Fastening to the wall in some way - how?
Intermediary anchoring of some sort?


----------



## Kurt1968 (Oct 15, 2009)

I would like to know this also have the same thing.


----------



## canyonbc (Jan 8, 2010)

I do not have the book in front of me

But the book

Foundations and Concrete Work - put out by Taunton Press 
Revised Edition 

There is a whole chapter about sealing up a crawl space. 

The best I can remember they used a tapcon type screw and screwed it into the sill wall. 

I am sure you can find or by the article at Finehomebuilding.com

They are the affilate of the book

I think the chapter name was "Sealing a Crawl Space"

It was detailed and would recommend reading it. I will read it again when I get home this evening and post on it.


----------



## cellophane (Sep 29, 2009)

http://www.finehomebuilding.com/how...amp-crawlspaces.aspx?nterms=61942&ac=ts&ra=fp

there's the article but it requires a paid membership 

I'll keep digging around to see if I can find some more info. Thanks for the info on the site though - it looks like a good one!
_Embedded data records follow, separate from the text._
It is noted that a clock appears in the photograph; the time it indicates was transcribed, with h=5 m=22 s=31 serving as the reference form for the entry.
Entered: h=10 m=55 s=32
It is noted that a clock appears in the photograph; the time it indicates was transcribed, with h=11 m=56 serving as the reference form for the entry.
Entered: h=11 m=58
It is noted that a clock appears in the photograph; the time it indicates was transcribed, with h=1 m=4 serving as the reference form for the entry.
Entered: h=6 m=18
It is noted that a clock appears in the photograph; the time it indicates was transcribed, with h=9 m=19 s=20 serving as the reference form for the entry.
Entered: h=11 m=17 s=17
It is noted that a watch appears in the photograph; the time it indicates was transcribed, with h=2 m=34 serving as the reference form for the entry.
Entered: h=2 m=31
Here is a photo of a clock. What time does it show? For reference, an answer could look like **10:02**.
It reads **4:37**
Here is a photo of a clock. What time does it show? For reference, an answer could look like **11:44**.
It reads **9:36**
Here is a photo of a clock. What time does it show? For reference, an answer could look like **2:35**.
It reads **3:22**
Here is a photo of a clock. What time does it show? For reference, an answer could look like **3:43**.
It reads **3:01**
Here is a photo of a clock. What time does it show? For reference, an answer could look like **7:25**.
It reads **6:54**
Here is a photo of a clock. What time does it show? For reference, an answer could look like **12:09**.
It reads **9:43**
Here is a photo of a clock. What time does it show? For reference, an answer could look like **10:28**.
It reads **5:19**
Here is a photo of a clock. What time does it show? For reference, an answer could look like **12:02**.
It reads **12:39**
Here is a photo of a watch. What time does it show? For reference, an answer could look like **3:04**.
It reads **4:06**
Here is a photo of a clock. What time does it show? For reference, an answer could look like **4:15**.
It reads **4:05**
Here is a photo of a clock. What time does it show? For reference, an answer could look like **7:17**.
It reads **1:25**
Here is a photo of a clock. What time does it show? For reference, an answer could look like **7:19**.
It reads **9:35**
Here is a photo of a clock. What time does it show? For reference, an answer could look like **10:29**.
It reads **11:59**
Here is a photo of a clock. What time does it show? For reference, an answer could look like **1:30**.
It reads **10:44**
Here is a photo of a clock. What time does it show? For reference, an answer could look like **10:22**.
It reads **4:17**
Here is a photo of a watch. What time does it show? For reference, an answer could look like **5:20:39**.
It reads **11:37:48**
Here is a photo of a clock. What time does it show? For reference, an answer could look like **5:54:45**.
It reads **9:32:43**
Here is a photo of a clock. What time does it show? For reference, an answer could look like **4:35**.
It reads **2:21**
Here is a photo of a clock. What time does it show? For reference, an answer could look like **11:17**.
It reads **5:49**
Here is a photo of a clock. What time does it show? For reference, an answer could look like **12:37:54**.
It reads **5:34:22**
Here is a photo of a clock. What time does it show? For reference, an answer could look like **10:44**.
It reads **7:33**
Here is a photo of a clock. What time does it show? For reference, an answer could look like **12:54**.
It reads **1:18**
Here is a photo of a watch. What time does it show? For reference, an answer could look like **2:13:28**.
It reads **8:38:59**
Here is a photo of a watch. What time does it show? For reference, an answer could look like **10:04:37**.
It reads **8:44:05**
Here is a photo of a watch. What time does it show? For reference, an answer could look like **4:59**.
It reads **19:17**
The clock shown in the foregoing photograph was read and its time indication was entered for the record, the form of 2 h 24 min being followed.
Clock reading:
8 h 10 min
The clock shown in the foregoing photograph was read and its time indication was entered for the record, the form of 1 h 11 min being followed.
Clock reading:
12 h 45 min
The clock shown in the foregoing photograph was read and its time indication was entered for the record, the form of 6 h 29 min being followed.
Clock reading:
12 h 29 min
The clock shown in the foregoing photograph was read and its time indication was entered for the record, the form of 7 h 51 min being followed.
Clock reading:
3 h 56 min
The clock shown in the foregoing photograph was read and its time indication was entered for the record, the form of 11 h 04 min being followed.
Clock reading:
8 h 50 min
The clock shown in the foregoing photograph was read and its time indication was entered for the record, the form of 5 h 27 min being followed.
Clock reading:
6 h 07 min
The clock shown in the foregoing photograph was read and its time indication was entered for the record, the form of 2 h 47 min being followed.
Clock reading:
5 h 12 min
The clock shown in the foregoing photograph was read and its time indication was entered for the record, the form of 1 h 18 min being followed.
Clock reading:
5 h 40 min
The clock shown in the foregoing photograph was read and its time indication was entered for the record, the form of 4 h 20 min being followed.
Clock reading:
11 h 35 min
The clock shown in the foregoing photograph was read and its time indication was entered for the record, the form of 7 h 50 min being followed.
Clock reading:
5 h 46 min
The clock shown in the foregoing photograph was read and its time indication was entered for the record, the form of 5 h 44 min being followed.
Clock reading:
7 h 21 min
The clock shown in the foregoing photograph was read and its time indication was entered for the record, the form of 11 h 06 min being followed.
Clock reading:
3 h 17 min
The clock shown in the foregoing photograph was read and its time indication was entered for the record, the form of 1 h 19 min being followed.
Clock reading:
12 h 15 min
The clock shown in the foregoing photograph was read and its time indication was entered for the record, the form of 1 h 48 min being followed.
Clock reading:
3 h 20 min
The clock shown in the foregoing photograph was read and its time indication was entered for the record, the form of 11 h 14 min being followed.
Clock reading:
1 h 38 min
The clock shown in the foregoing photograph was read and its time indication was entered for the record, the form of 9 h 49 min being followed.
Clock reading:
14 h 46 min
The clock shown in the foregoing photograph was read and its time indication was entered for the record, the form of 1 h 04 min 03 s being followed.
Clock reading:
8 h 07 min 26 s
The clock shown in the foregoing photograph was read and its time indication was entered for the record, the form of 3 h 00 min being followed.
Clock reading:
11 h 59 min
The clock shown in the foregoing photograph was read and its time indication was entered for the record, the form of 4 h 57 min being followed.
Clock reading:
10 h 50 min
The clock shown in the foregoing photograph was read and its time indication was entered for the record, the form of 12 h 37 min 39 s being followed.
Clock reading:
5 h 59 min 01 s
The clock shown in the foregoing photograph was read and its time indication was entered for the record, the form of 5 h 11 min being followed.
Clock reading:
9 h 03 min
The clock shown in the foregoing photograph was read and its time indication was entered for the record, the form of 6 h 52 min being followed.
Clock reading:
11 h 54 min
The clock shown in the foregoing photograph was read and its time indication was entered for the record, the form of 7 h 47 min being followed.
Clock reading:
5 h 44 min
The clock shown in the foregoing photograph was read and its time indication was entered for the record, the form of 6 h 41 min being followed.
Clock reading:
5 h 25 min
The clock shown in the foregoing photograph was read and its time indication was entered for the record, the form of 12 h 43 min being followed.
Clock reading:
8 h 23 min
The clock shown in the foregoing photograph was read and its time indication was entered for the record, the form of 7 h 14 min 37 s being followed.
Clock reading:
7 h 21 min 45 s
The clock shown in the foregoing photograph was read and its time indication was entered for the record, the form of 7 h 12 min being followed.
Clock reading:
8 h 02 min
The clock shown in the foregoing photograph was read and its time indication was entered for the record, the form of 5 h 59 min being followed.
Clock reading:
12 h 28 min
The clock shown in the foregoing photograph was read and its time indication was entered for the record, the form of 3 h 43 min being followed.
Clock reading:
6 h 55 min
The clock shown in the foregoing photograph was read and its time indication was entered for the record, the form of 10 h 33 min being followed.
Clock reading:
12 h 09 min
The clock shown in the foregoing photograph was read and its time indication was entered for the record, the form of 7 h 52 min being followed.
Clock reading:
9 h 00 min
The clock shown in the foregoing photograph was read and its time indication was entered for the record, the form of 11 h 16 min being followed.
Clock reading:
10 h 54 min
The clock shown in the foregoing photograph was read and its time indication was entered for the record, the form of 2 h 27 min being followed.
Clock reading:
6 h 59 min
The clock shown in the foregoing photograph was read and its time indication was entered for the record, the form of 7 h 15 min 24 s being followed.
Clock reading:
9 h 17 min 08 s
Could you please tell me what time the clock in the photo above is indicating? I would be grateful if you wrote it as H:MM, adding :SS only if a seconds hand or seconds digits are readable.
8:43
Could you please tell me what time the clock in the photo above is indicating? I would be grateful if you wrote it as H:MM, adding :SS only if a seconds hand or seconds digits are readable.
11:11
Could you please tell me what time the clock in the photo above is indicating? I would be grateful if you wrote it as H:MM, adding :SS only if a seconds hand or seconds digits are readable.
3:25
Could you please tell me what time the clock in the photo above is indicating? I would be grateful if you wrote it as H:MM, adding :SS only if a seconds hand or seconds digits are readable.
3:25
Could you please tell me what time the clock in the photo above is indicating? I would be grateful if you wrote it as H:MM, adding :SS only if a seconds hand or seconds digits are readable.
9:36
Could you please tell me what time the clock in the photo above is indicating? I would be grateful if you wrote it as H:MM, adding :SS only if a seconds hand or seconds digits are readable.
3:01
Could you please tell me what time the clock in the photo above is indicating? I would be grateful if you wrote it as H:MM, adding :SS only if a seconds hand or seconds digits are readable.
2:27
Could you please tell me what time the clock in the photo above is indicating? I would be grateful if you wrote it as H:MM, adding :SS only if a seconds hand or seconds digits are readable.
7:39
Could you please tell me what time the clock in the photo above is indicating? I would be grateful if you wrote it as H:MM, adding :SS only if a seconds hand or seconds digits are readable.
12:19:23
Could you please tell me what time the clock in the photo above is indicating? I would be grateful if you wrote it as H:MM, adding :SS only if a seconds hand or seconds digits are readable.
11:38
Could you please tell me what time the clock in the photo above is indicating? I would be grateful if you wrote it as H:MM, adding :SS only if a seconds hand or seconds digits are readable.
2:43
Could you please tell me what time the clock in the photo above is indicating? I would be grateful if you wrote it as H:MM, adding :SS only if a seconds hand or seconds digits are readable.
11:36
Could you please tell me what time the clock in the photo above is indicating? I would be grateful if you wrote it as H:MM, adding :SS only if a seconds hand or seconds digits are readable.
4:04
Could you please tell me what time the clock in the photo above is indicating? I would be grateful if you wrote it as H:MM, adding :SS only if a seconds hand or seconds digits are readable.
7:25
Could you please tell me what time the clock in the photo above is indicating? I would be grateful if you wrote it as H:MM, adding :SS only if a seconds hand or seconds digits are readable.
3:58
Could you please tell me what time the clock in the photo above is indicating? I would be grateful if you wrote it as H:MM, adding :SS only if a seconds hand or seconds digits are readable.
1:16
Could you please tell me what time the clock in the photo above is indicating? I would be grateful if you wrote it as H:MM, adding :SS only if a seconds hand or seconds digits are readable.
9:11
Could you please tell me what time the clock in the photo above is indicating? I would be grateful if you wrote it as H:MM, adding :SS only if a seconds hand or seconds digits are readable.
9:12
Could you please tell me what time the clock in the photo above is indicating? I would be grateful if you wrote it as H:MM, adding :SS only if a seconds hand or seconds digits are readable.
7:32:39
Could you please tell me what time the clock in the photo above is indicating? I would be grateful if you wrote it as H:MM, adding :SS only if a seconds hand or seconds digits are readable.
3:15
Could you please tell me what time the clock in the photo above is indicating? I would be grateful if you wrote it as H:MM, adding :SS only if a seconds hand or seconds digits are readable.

edit: http://www.crawl-space.com/PDF/FH_sealingcrawlspace.pdf and there's the article! gogo google!  (if for some reason linking that is against ToS I'll happily remove it!)


----------



## RoyalAcresRod (May 27, 2009)

I've done mine, and here are my suggestions: Forget the 6 mil poly from the home center, and buy a real Vapor Barrior.

I purchased Stego Wrap (online from Hvacquick.com) (I have no interest in either the manufacturer or vendor), after much research.

It's available in 15 or 20 mil...I used the 15. It's thick enough and strong enough to stay in place on its own. I used the Stego Tape to seal overlaps.

This stuff is not a vapor retarder...it's a barrior. Moisture cannot get through. I cannot speak highly enough of this material.

No matter what you use, you only want to do this job once. It's a pain...so do it right the first time, IMO

Rod


----------



## pyper (Jul 1, 2009)

I know a guy who paid good money to get a real opinion. I got to listen in for free. 

The certified professional said to use "just plastic." Overlap it a foot or so. No need to tape. Let it lap up the sides of any posts or what have you.

The idea is to stop 99.999% of the moisture, not 100%. 

And where we live there's a ton of moisture. Probably more than almost anywhere else in the 49 states not counting the island.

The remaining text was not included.